SSE = Σ (targetᵢ - predictionᵢ)²

The ultimate goal: Minimize this loss until it's as close to zero as possible.


Step 3: Learning via Gradient Descent

Now for the "Aha!" moment. Once the neuron knows its error, it uses Gradient Descent to update its parameters. Gradient descent is essentially a way to "walk down" the hill of error until you reach the valley of accuracy.

The program runs a loop that updates w1, w2, and bias using these rules:

  • w₁ += learning_rate × error × current
  • w₂ += learning_rate × error × previous
  • bias += learning_rate × error

The learning rate is our "step size." If it’s too big, the neuron overreacts; if it’s too small, it takes forever to learn. Every time the neuron makes a mistake, these formulas nudge the weights in the direction that would have made the prediction more accurate.

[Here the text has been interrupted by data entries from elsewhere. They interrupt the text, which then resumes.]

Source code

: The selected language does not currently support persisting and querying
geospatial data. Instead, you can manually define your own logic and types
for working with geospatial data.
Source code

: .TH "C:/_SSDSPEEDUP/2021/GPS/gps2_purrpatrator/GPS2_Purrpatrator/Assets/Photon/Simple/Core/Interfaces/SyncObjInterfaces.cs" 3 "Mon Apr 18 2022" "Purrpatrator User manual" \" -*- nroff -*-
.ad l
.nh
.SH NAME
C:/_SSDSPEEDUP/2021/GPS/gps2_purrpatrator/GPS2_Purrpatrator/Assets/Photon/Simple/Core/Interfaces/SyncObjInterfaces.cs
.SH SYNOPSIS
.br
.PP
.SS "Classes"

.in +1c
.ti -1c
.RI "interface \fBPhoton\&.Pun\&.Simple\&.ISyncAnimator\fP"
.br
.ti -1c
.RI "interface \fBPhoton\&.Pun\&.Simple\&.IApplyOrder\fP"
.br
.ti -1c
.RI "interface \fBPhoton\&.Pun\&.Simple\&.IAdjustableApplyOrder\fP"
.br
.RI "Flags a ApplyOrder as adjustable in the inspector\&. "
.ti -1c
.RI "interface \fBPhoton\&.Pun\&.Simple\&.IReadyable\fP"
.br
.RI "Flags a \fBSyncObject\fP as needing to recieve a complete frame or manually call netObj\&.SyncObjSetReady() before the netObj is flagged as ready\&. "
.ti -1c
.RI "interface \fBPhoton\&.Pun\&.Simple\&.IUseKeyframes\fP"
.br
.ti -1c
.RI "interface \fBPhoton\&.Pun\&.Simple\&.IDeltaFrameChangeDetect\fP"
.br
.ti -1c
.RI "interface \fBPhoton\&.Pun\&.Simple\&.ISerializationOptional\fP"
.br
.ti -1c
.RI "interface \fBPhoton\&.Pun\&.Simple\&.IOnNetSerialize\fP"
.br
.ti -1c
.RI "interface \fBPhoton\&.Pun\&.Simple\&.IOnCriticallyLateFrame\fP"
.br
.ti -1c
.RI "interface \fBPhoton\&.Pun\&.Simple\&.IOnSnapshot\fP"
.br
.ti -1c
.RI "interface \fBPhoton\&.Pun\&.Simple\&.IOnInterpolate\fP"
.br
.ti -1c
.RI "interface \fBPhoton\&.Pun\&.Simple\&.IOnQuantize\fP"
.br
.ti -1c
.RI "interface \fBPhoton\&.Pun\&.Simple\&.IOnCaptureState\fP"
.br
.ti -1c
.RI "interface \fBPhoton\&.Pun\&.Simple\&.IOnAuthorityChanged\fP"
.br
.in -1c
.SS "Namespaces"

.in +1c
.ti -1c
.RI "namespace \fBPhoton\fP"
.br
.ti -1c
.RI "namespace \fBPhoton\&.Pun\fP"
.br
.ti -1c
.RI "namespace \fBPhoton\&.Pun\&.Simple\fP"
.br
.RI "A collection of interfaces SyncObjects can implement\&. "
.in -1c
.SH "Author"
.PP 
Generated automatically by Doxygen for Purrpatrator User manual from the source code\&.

Step 4: Training the Neuron

To actually "teach" it, we feed it the training data repeatedly. Each pass through the data is like a study session. The neuron guesses, checks the answer, and nudges its weights.

Here is a simplified look at that training loop:

for (int i = 0; i < iterations; i++) {
    for (int j = 0; j < size; j++) {
        // The Forward Pass
        double prediction = model->w1 * curr[j] + model->w2 * prev[j] + model->bias;

        // Calculate the difference
        double error = target[j] - prediction;

        // Gradient Descent: The "Nudge"
        model->w1 += learning_rate * error * curr[j];
        model->w2 += learning_rate * error * prev[j];
        model->bias += learning_rate * error;
    }
}

After enough iterations, the weights stop jumping around and settle (converge) on the pattern.

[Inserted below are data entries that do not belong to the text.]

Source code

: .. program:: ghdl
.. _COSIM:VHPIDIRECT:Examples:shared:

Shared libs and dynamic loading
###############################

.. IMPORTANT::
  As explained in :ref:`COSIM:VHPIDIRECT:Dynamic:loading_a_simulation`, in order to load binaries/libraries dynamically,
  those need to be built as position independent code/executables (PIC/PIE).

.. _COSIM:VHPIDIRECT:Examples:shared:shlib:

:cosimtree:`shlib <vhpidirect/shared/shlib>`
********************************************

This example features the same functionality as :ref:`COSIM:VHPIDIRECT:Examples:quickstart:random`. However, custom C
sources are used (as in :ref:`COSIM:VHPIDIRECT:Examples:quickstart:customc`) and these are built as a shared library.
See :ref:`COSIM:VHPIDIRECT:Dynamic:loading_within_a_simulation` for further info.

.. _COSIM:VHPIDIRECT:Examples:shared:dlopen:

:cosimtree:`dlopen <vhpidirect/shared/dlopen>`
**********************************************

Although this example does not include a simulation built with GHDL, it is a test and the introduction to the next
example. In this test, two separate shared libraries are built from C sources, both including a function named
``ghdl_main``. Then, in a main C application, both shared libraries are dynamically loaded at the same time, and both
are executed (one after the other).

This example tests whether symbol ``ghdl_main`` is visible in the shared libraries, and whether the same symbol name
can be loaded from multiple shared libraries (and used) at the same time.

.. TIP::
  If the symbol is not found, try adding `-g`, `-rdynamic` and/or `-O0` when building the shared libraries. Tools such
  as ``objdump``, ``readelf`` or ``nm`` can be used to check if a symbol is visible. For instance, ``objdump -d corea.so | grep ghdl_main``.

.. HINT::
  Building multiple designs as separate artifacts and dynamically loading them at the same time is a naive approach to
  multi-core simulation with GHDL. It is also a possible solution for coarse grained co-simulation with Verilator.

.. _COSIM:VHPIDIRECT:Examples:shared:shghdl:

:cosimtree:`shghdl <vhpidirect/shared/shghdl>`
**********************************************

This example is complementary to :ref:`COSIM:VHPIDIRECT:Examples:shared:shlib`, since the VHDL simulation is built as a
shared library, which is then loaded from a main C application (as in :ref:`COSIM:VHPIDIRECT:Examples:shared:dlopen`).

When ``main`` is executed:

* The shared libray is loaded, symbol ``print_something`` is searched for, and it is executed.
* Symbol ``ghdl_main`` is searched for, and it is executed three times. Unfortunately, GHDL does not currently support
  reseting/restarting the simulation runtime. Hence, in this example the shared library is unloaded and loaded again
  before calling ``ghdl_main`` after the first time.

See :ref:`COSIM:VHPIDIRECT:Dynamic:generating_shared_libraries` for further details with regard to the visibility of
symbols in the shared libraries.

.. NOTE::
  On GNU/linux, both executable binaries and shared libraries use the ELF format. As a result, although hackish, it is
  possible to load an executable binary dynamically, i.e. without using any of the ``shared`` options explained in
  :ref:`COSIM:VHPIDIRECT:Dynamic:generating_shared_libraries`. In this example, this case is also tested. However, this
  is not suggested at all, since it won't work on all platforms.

Mathematical Sequences: The Results

The most satisfying part was seeing the neuron "discover" the rules of math. It didn't memorize the numbers; it found the relationship between them.

1. The Fibonacci Sequence

The rule is F(n) = F(n-1) + F(n-2).
After training, the neuron’s weights naturally settled near:

  • w₁ ≈ 1
  • w₂ ≈ 1
  • bias ≈ 0

It essentially "wrote" its own Fibonacci code. If you give it 3 and 5, it calculates (1 × 5) + (1 × 3) + 0 = 8.

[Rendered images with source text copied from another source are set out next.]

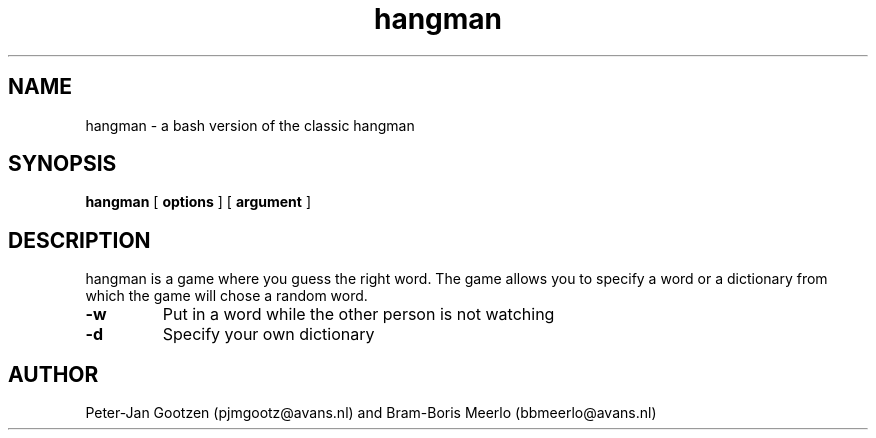 .\" Manpage for hangman
.TH hangman 6 "08 Apr 2018"
.SH NAME
hangman \- a bash version of the classic hangman
.SH SYNOPSIS
.B hangman 
[
.B options
] [
.B argument
]
.SH DESCRIPTION
hangman is a game where you guess the right word. The game allows you to specify a word or a dictionary from which the game will chose a random word.
.PP
.TP
.B \-w
Put in a word while the other person is not watching
.TP
.B \-d
Specify your own dictionary
.SH AUTHOR
Peter-Jan Gootzen (pjmgootz@avans.nl) and Bram-Boris Meerlo (bbmeerlo@avans.nl)
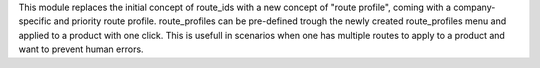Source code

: This module replaces the initial concept of route_ids with a new concept of "route profile", coming with a company-specific and priority route profile.
route_profiles can be pre-defined trough the newly created route_profiles menu and applied to a product with one click. 
This is usefull in scenarios when one has multiple routes to apply to a product and want to prevent human errors.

2. Arithmetic Progressions (AP)

For a sequence that adds a constant (like 2, 4, 6... where d=2):

  • w₁ ≈ 1
  • w₂ ≈ 0
  • bias ≈ d (e.g., 2)

3. Geometric Progressions (GP)

For a sequence that multiplies by a ratio (like 3, 9, 27... where r=3):

  • w₁ ≈ r (e.g., 3)
  • w₂ ≈ 0
  • bias ≈ 0

Mapping Code to Machine Learning Concepts

Even this tiny program is a mirror of what the big AI models are doing.

C Code ComponentML Concept
Neuron structPerceptron
w1, w2Weights
biasBias
Prediction equationForward Pass
Error calculationLoss Function
Parameter updatesGradient Descent

Limitations and Final Thoughts

I’ll be the first to admit: this neuron is a simple creature.

  1. It’s Linear: It can only learn patterns that fit a straight line. It can't handle complex, non-linear curves.
  2. It’s Lonely: It only has two inputs. Modern networks have thousands.
  3. It’s Shallow: Real AI uses "layers" of neurons to process information in stages.

Despite that, building this was a revelation. It stripped away the hype of "Artificial Intelligence" and replaced it with something much cooler: elegant, self-correcting math.

You can find the full source code on GitHub: pie-314/neural-network-from-scratch-c.